Bookdwarf, who is apparently more quick on the draw with my hometown newspaper than I am, points to this interesting claim by A Clean Well-Lighted Place President Neal Sofman. Sofman discovered a study of Chicago merchants illustrating that local retailers recirculate more of their sales dollars into the local economy than do chains. The study in question can be found here. If this is indeed the case, then why are the big publishers spending a substantial chunk of their promotion money placing authors into large corporate venues like Borders (and, for that matter, withholding their authors from smaller and more independent media outlets)? Would not a more targeted and devoted audience of readers more inclined to buy books and shift cash into the local economy be a more effective marketing strategy?

3 Comments

  1. That’s because big corporate publishers don’t really care how much money circulates through the local economy. Once it flows from the Borders customer’s wallet to their distant corporate coffers, that ends their interest in currency circulation. Like any other corporation, they only answer to their directors, shareholders and institutional investors, and not the communities they bleed dry.

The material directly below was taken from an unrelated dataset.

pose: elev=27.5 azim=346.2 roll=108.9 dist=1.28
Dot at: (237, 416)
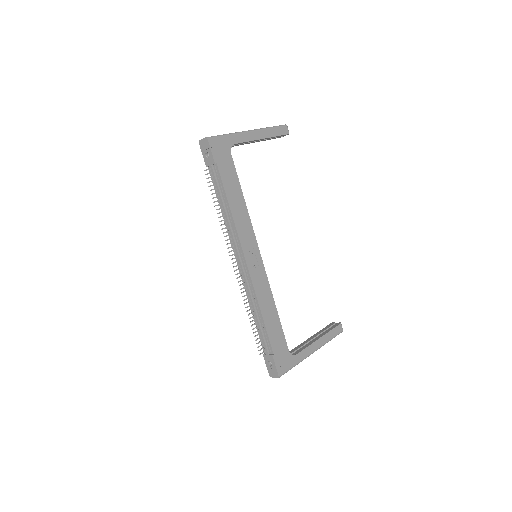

    Also, if patrons of independent bookstores were really “more inclined to buy books”, the independents would be thriving rather than steadily shutting their doors.

    Local retailers are good for communities, but bad for Wall Street. Which is why the corporate publishers are beating them down at every opportunity.

  2. I’ll preface this with the admission taht I’m the asshole that shops at indie’s and at borders. i don’t know that indies are steadily shutting their doors, but I suspect that difficulties they have in staying open have more to do with economies of scale than their patron’s spending habits.
    I doubt any mega-publishers are banging on the door of say, Modern Times, for paid-for-placment [not they necessarily want or would accept such offers] shelving, etc… I don’t think indies are “bad for wall street” so much as a non-factor for wall street (as they have no investors) that become the collateral damage of corporate juggernauts.
    I’m not worried, though. If there is anti-competitive behaviour, I am sure the FTC will put an end to it, especially when pressure from the media starts to surface.

  3. Tito, I hope that last sentence was made in jest. Both concepts–the FTC cracking down on big corporations in the interest of fair competition, and the mass media exerting any meaningful pressure–are, at best, wishful thinking.